A stupid wizard (oxymorons at their finest) would quickly die, because they aren't doing any of the things that get between enemies and their not big enough HP pools. Fighters go splat a lot because they cannot prevent this. So even though Wizards very easily can meet or exceed Fighter HP totals, that is not the real point here.

Posted: Mon Aug 23, 2010 6:17 pm
by RobbyPants
Yeah, but didn't fighters have better saves back then? I could be wrong, as I don't have my 2E books anymore.

Posted: Mon Aug 23, 2010 6:26 pm
by hogarth
RobbyPants wrote:Yeah, but didn't fighters have better saves back then? I could be wrong, as I don't have my 2E books anymore.
Yes, so wizards are stuck doing lame stuff like turning turnips into purple worms or creating armies of simulacrums. Sob.

Posted: Mon Aug 23, 2010 6:34 pm
by Prak
Obviously, people(ie, non-denners) would bitch if all classes suddenly got the same die-type, or flat hp (levelXcon mod/level?) or something.

But what if there was a baseline of, say, d8, with a variance of one die up or down? So burly fightan man classes get d10, "squishy" wizards and sneaksy rogues get d6, etc.

Relatedly, what about skill points? Using a baseline of 6, and a 2-point variance up or down?

Posted: Mon Aug 23, 2010 6:37 pm
by RobbyPants
No, my high save comment was to Roy, but I reread what he wrote and realized he already commented on that.

Posted: Mon Aug 23, 2010 6:45 pm
by malak
Prak_Anima wrote:Obviously, people(ie, non-denners) would bitch if all classes suddenly got the same die-type, or flat hp (levelXcon mod/level?) or something.

But what if there was a baseline of, say, d8, with a variance of one die up or down? So burly fightan man classes get d10, "squishy" wizards and sneaksy rogues get d6, etc.

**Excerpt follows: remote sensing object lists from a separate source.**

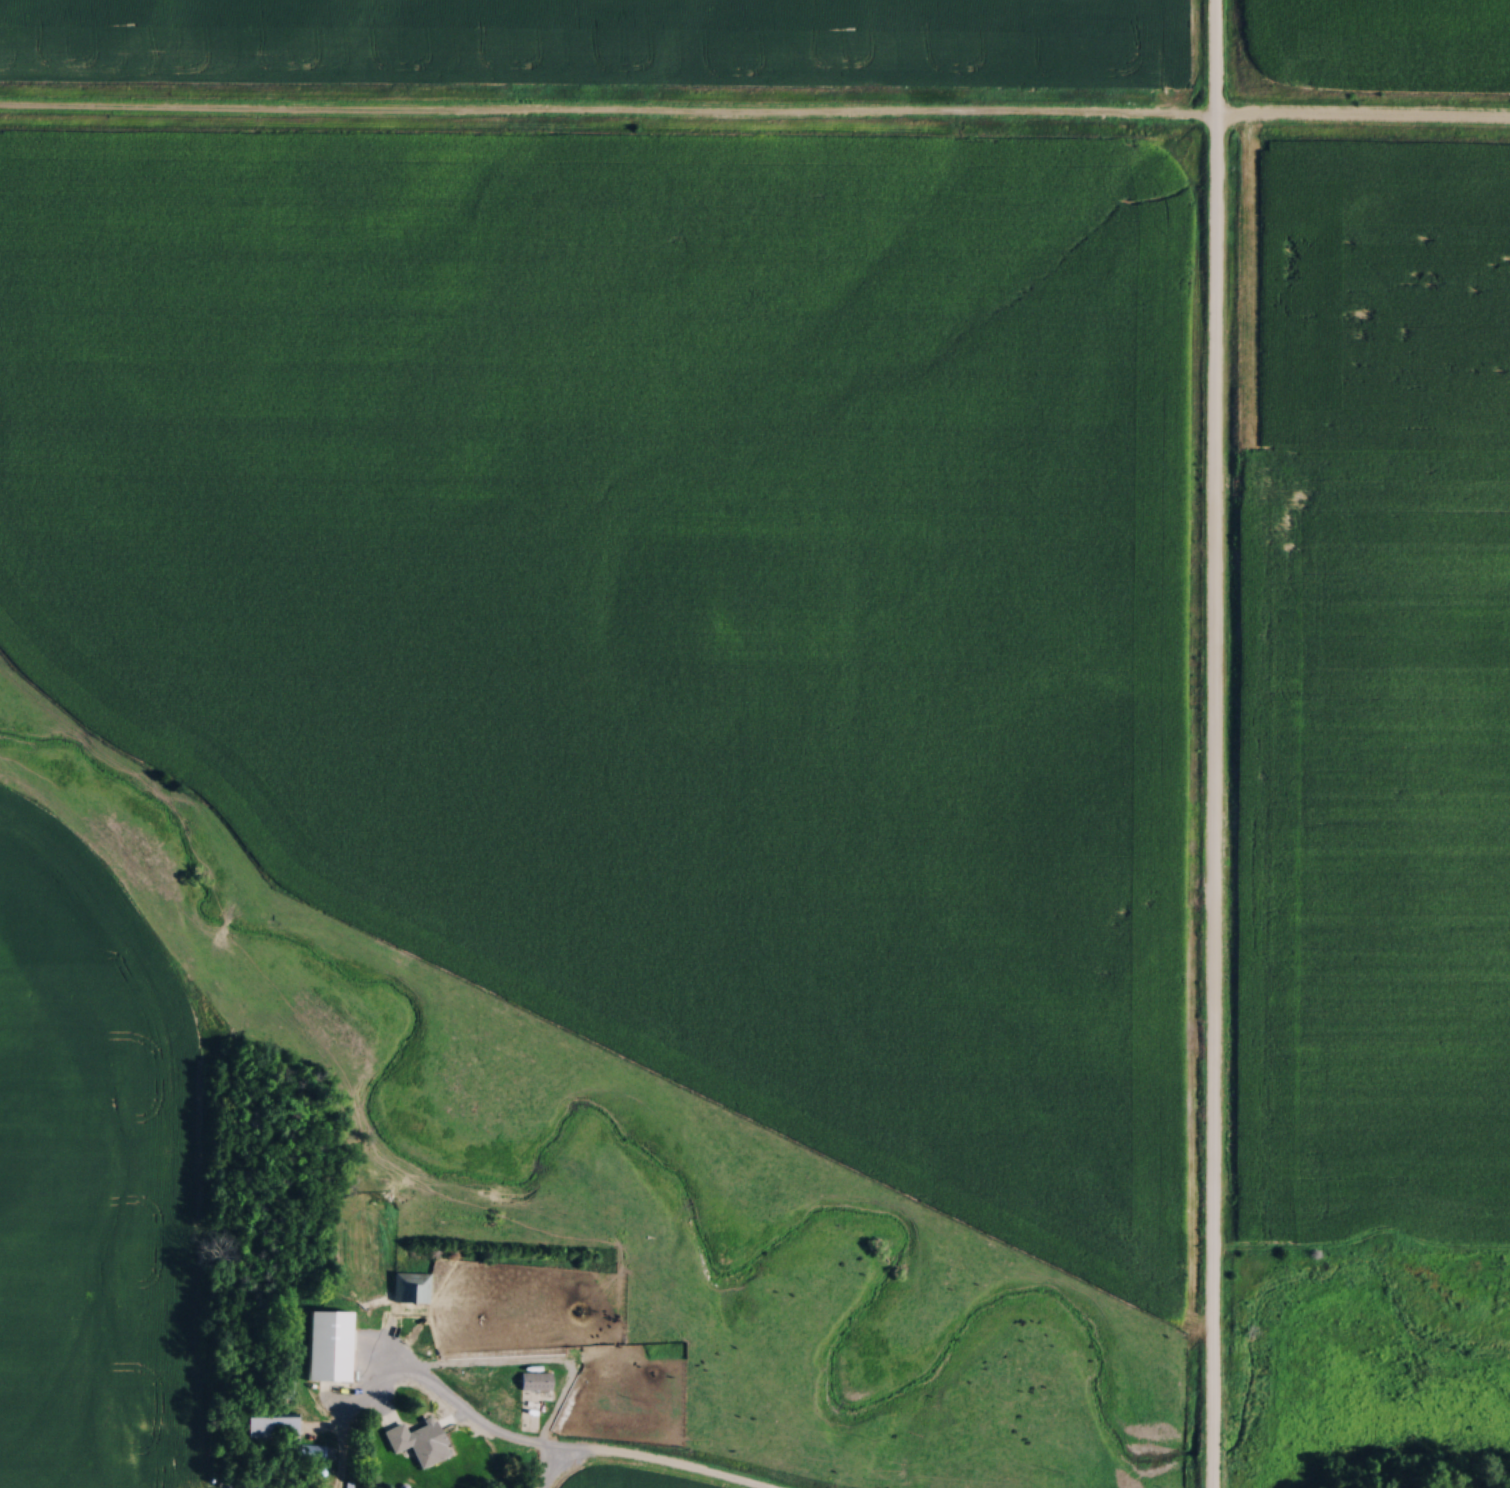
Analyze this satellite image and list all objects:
road: (608, 113)
road: (1363, 121)
road: (1210, 744)
building: (409, 1289)
building: (322, 1346)
building: (535, 1380)
building: (267, 1428)
building: (410, 1443)
road: (552, 1450)
building: (308, 1452)

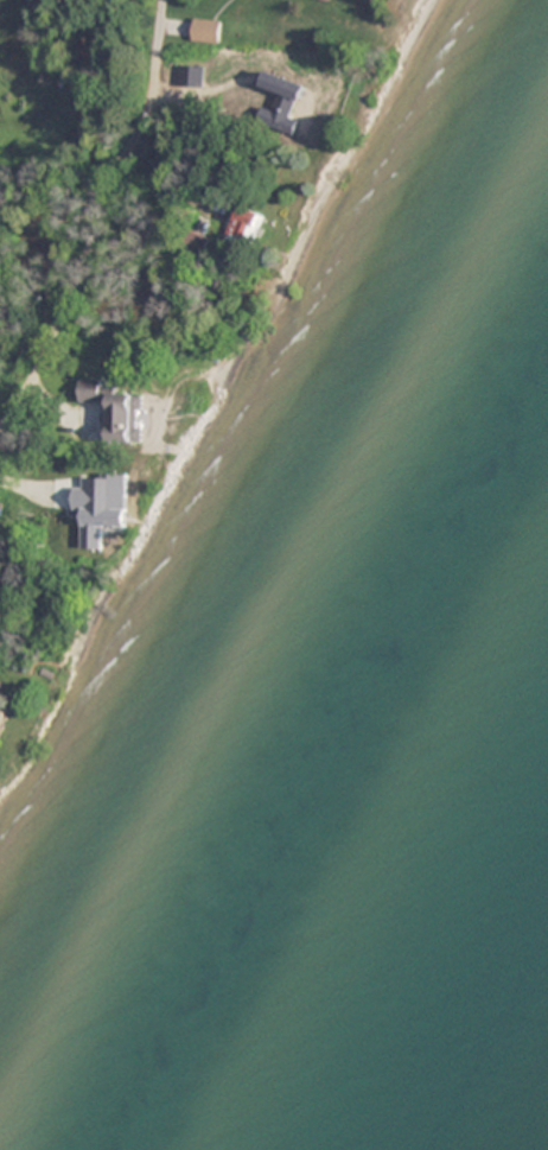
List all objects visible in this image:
building: (332, 1)
road: (102, 219)
building: (249, 229)
building: (117, 408)
building: (4, 716)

Relatedly, what about skill points? Using a baseline of 6, and a 2-point variance up or down?
Some things I think a modern RP system should not have:

- hit dice to roll hps instead of some kind of fair, flat progression
- con mods to hp, int mods to skillspoints, especially if for some classes, int is used for casting or con is used for attacks, while for others its practically useless except for the side effects.
- situations where dice rolls are hugely different in their importance - rolling stats or hitpoints will have a single roll affect you forever.

Thinking about it, someone should make a Guild Wars PnP RPG. Guild Wars seriously had the best combat system, like...ever. Of course, some things would not be directly transferrable, but still...

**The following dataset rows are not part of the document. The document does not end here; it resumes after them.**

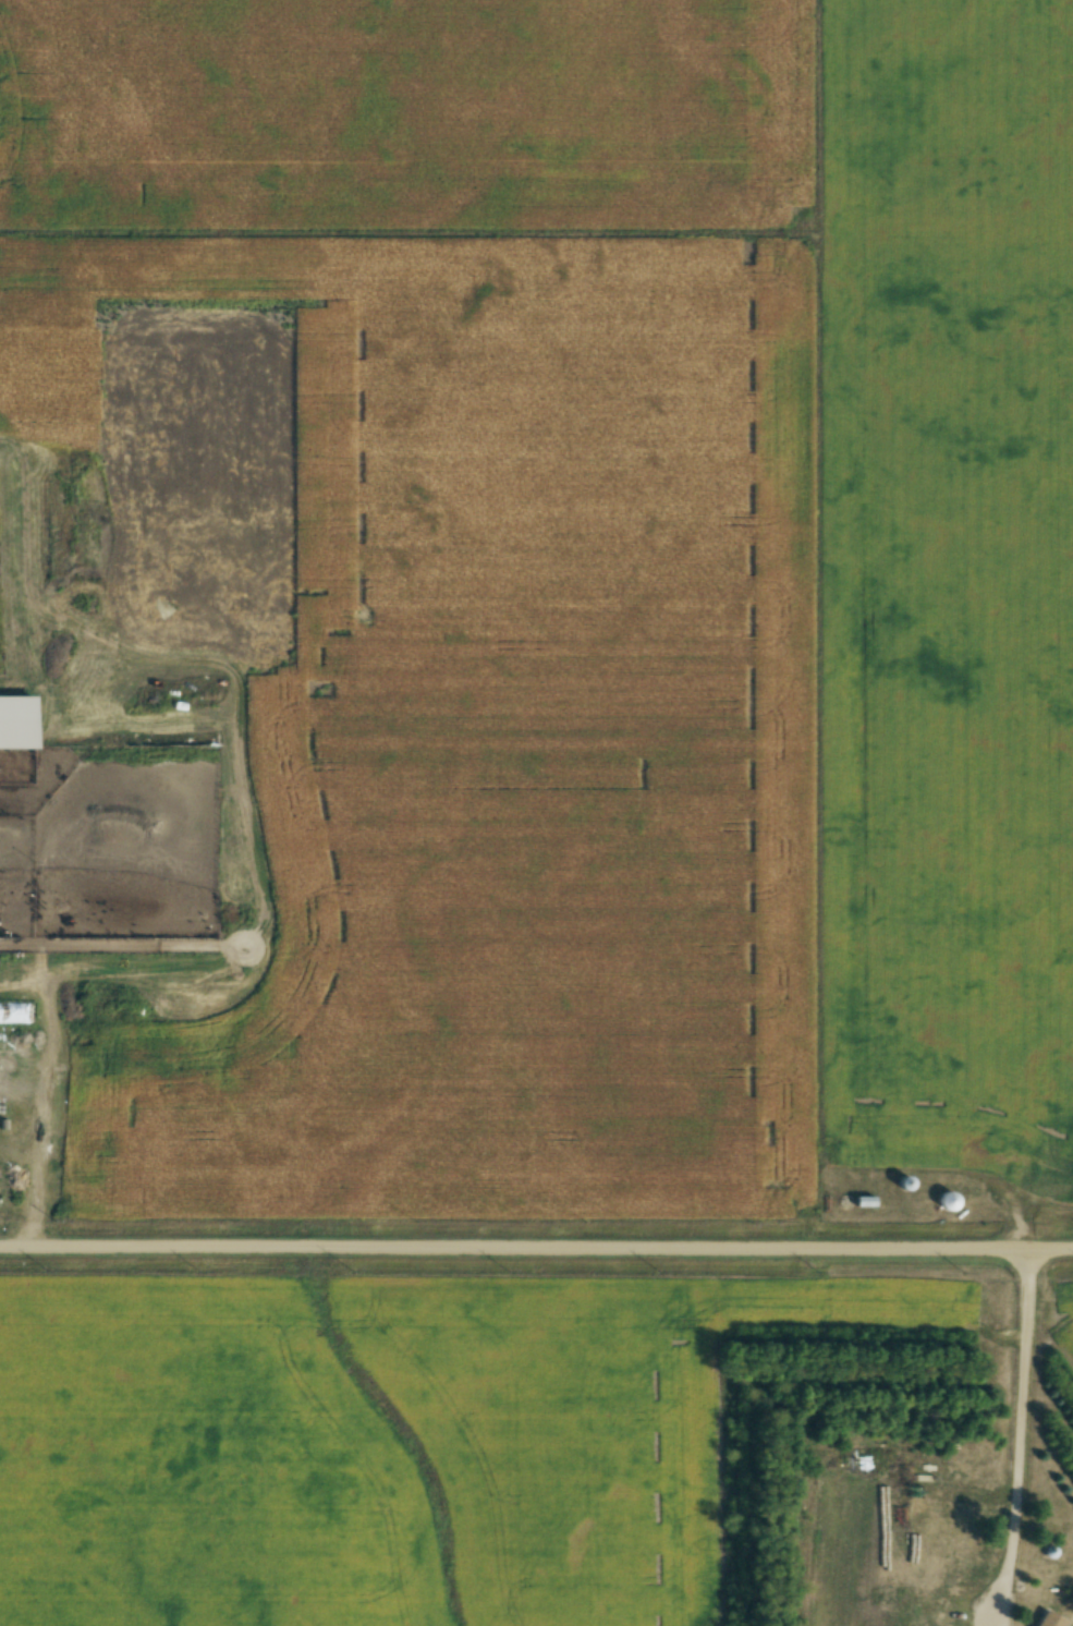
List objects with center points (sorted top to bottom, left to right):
building: (901, 1182)
building: (861, 1201)
building: (946, 1201)
road: (536, 1248)
building: (960, 1296)
road: (1021, 1438)
building: (1043, 1620)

Posted: Mon Aug 23, 2010 8:41 pm
by Roy
Prak_Anima wrote:Obviously, people(ie, non-denners) would bitch if all classes suddenly got the same die-type, or flat hp (levelXcon mod/level?) or something.

But what if there was a baseline of, say, d8, with a variance of one die up or down? So burly fightan man classes get d10, "squishy" wizards and sneaksy rogues get d6, etc.

Relatedly, what about skill points? Using a baseline of 6, and a 2-point variance up or down?
You could, but without a more meaningful defense than HP it's just a smokescreen.

Now adjusting skill points up is going somewhere. Trouble is skills are still narrow as fuck with very few exceptions. You could have 10 skill points a level and still be able to actually DO very little.

Consider, Bluff, Diplomacy, and Intimidate all do the same thing (persuade people to do what you want) but in different ways (one by lying to them, one by making it seem to be in their best interests, one by making it seem to be in their continued well being). But that's 3 different skills. And then you need Sense Motive so every Tom, Dick, and Harry isn't pulling a fast one on you. Four skills, just to 'talk to people and get them to do what you want'.

Or Hide/Move Silently/Listen/Spot just for basic scouting. Etc.

If you don't throw some skills together, 8 points is only actually giving you two things you can do (scout, and talk). Then you remember the level 3 Wizard has Invisibility, Charm Person, and his choice of whatever the fuck else and you are very sad.